Sorprendido, miró la mano que lo retenía y luego los ojos del guardia.
—Ya le he dicho quién soy. Haga el favor de soltarme. —Trató de mostrase severo, pero era evidente que Ramírez dominaba la situación.
El perro gruñó de nuevo y avanzó hacia él, enseñando los dientes.
—Lo lamento —dijo Ramírez, aunque evidentemente no lo lamentaba—. Nadie puede atravesar esa puerta sin autorización de VJ.
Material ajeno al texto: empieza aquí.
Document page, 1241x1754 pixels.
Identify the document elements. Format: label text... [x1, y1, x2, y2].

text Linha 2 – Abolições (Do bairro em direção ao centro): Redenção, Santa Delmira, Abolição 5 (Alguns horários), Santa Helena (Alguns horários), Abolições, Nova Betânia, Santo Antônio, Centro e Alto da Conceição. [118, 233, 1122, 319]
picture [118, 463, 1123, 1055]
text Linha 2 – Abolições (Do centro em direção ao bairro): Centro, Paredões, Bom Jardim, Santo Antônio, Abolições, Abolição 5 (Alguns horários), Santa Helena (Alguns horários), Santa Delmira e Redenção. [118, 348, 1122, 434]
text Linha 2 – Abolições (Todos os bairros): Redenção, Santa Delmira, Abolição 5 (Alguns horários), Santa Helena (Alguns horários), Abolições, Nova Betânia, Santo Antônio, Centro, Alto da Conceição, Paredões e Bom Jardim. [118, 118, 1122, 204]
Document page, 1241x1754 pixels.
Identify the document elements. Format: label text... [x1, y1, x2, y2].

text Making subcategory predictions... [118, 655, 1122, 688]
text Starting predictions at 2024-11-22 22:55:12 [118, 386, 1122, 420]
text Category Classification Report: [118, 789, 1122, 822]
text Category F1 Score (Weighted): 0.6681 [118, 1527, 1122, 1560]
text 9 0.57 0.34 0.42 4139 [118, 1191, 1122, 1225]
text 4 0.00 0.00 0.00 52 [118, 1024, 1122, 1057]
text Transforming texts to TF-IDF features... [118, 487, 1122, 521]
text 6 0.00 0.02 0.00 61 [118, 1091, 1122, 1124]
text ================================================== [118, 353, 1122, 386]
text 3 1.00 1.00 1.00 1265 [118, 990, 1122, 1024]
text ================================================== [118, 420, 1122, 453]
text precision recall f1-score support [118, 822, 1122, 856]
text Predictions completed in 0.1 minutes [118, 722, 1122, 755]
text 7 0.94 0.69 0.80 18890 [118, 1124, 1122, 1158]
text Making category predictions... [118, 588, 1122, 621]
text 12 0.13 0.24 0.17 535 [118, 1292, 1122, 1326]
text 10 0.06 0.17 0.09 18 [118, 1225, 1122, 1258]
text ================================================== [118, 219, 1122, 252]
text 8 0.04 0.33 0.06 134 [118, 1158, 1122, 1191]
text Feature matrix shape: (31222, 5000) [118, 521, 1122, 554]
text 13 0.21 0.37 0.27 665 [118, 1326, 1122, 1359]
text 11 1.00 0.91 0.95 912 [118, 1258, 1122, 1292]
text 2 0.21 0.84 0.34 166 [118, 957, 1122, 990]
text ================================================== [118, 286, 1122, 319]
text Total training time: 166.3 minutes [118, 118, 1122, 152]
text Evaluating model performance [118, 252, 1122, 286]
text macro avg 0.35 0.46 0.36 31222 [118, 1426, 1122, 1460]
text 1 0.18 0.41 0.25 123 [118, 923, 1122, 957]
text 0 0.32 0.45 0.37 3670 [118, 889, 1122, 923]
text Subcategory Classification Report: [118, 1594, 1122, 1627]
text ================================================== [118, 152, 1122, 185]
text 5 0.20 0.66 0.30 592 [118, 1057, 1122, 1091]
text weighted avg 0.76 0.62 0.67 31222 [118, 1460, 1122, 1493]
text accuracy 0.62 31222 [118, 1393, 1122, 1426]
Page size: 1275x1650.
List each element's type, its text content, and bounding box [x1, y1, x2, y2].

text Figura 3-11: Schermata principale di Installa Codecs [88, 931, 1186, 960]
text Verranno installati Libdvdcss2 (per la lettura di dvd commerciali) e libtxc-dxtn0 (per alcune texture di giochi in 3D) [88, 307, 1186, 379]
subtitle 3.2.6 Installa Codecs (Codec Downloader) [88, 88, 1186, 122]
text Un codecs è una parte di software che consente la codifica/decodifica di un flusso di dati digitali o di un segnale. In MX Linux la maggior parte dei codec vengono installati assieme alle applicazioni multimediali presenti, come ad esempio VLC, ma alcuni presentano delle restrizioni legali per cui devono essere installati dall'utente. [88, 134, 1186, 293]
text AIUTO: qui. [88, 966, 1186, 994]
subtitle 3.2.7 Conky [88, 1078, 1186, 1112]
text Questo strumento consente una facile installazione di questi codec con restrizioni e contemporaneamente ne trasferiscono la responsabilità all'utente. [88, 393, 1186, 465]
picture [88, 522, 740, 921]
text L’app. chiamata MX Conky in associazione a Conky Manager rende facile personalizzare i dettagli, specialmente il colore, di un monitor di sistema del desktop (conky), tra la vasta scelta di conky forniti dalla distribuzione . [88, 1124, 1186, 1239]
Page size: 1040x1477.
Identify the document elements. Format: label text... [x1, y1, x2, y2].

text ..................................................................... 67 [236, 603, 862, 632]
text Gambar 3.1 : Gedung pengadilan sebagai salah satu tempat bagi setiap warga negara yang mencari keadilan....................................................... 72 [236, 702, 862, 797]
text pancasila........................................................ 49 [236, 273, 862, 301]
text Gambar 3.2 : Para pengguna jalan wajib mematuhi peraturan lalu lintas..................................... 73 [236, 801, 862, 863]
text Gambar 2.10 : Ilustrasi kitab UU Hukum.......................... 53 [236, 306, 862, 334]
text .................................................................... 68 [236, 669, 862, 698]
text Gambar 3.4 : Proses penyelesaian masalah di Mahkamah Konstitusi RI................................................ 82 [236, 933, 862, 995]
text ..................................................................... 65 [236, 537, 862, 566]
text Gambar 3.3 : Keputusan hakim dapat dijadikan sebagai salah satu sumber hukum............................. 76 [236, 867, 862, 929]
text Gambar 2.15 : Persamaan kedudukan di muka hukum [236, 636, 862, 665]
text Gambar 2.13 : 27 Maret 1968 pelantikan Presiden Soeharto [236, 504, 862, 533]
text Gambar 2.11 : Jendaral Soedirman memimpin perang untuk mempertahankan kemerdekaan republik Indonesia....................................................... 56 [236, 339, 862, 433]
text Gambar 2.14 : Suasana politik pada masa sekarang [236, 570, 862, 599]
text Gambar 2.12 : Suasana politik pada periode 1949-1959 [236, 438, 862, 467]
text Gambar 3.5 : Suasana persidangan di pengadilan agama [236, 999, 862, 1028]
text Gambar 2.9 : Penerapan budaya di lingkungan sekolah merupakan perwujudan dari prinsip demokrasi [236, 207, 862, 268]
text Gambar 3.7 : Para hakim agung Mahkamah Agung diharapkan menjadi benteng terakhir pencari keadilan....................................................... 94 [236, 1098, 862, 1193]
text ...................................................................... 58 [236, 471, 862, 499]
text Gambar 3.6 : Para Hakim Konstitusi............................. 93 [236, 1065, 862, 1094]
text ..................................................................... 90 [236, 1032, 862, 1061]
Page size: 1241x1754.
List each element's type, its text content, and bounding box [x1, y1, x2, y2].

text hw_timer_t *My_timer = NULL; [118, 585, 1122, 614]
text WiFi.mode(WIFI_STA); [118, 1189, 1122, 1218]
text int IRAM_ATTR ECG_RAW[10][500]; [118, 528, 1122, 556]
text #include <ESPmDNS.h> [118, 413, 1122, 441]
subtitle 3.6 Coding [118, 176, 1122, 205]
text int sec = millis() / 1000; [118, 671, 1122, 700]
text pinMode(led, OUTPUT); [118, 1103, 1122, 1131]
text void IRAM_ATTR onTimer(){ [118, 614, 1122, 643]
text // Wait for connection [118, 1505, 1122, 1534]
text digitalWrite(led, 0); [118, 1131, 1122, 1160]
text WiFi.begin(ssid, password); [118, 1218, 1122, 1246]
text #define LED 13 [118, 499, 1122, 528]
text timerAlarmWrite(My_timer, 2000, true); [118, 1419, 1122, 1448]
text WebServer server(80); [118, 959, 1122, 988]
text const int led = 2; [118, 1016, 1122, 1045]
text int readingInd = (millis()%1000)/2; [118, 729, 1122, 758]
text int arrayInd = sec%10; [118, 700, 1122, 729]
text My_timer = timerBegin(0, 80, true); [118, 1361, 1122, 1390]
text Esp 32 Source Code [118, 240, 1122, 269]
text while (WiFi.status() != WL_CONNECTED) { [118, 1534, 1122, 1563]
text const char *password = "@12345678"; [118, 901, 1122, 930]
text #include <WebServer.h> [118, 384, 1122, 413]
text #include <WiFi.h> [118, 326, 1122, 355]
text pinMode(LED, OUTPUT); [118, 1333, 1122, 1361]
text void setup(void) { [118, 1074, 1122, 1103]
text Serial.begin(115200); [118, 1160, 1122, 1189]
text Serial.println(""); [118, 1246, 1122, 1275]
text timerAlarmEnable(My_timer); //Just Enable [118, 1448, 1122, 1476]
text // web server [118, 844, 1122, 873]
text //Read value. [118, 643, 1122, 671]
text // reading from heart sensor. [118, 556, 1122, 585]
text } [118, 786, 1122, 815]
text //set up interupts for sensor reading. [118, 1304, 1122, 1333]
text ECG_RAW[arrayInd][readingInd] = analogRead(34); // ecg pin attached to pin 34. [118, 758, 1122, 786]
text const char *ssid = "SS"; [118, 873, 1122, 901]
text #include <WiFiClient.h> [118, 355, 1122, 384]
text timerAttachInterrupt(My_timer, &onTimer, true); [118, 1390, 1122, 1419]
No cabía la menor duda de que el hombre hablaba en serio.
Víctor se preguntó qué hacer para salir de aquella ridícula situación. —Tal vez deberíamos llamar a su jefe señor Ramírez— dijo.
—Este es el turno de medianoche —dijo Ramírez—. Yo soy el Jefe.
Se miraron a los ojos un instante, pero no había duda de que el hombre no iba a ceder, y además tenía el perro.
—¡Está bien! —exclamó, y Ramírez le soltó el brazo—. Me voy —dijo Víctor sin perder de vista al perro. Ya se ocuparía de Ramírez por la mañana. Hablaría con VJ.
Volvió directamente al coche y se fue. Pero antes se detuvo en la barrera y llamó al guardia.
—¿Desde cuándo trabaja Ramírez aquí?
—¿Ramírez? —preguntó el guardia—. No hay nadie que se llame Ramírez en el servicio de seguridad.